The Love that Split the World by Emily Henry
Rating: ★★★☆☆
Natalie Cleary must risk her future and leap blindly into a vast unknown for the chance to build a new world with the boy she loves.
Natalie’s last summer in her small Kentucky hometown is off to a magical start… until she starts seeing the “wrong things.” They’re just momentary glimpses at first—her front door is red instead of its usual green, there’s a pre-school where the garden store should be. But then her whole town disappears for hours, fading away into rolling hills and grazing buffalo, and Nat knows something isn’t right.

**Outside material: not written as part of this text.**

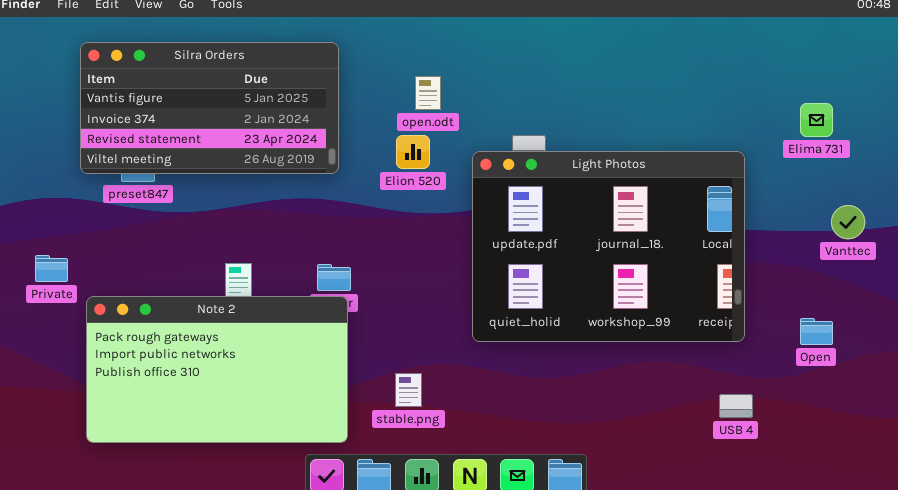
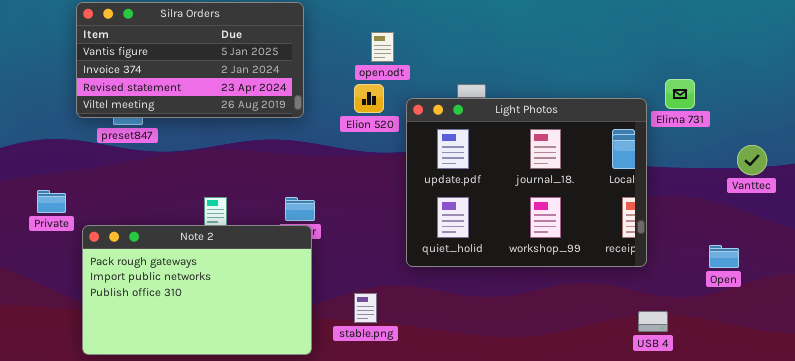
Elima 731: [800,103,833,137] -> [665,79,695,109], moved
Light Photos: [472,151,745,342] -> [406,98,647,267], moved

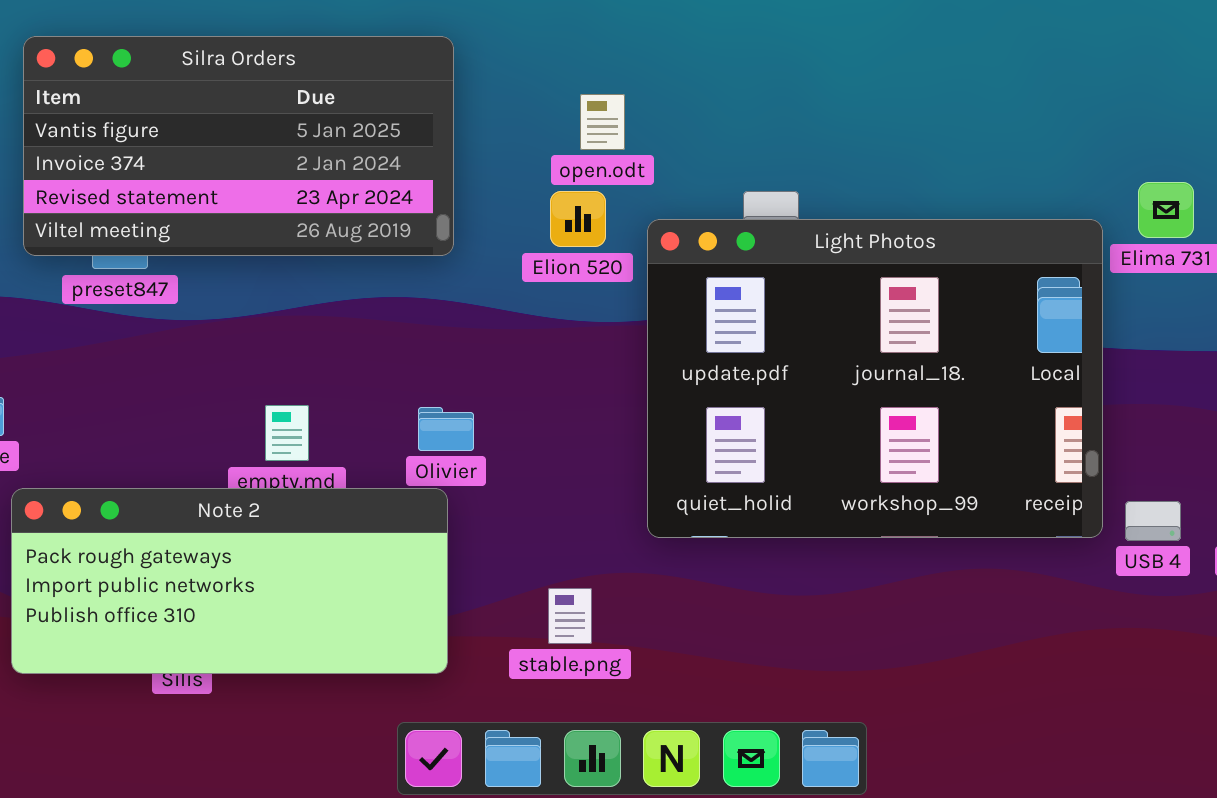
Note 2: [82,225,312,355] -> [11,488,448,674], moved, resized
USB 4: [638,311,668,332] -> [1125,501,1181,541], moved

That’s when she gets a visit from the kind but mysterious apparition she calls “Grandmother,” who tells her: “You have three months to save him.” The next night, under the stadium lights of the high school football field, she meets a beautiful boy named Beau, and it’s as if time just stops and nothing exists. Nothing, except Natalie and Beau.
Emily Henry’s stunning debut novel is Friday Night Lights meets The Time Traveler’s Wife, and perfectly captures those bittersweet months after high school, when we dream not only of the future, but of all the roads and paths we’ve left untaken.
“Sometimes the most beautiful moments in our lives are things that hurt badly at the time. We only see them for what they really were when we stand at the very end and look back.”
I have to be honest, from the title, I didn’t expect much of this book. I was wrong, and I love it when I’m wrong in moments like this. This was a wonderfully-written, introspective book of surprising depth.
God is a thing I think I see in glimmers all over: an enormous and vague warmth I sometimes catch pulsing around me, giving me shivers and making tears prick my eyes; a mysterious and limitless Thing threaded through all the world and refusing to be reduced to a name or a set of rules and instead winding itself through millions of stories, true and made up, connecting all breathing things.
This book has diversity (for example, the main character is dark-skinned Native American) and feminism, two traits that are incredibly rare in YA literature. I think it would fit into the magical realism genre, which is surprising, since I tend to think of that entire genre as hippie-dippie bullshit.
I’m not Native American, and I can’t pretend to judge the veracity of the short tales and myths presented in this book; all I know is that the writing is beautiful and the legends are respectfully presented.
The main character is great. She’s strong without being bitchy. She’s not judgmental and she is thoughtful without seeming to be unrealisticly perfect.
“That’s when I fell in love with Matt Kincaid,” Megan says quietly.
It’s like a dagger in my heart. Not jealousy, at least not toward Megan. If anything, I’m jealous that she loves Matt but doesn’t even know me. And I’m jealous that this Megan would tell me about things mine never has. I wonder when her feelings for him went away, if they even did, and how I didn’t notice them.
Had I been hurting her, hurting both of them, for the last six years over something it turns out I’d never been sure I wanted?
So from what I’ve said, this book is pretty great, right? Well, no. First, it is suuuuuuuuuuuuper slow. The writing is beautiful, but there are entire paragraphs written about one concept, and so the book feels overly verbose. Furthermore, the romance can get too much at times. It didn’t feel that way because again, the writing is wonderful, but it can get distracting.
But overall, this was a much better book than the title indicates.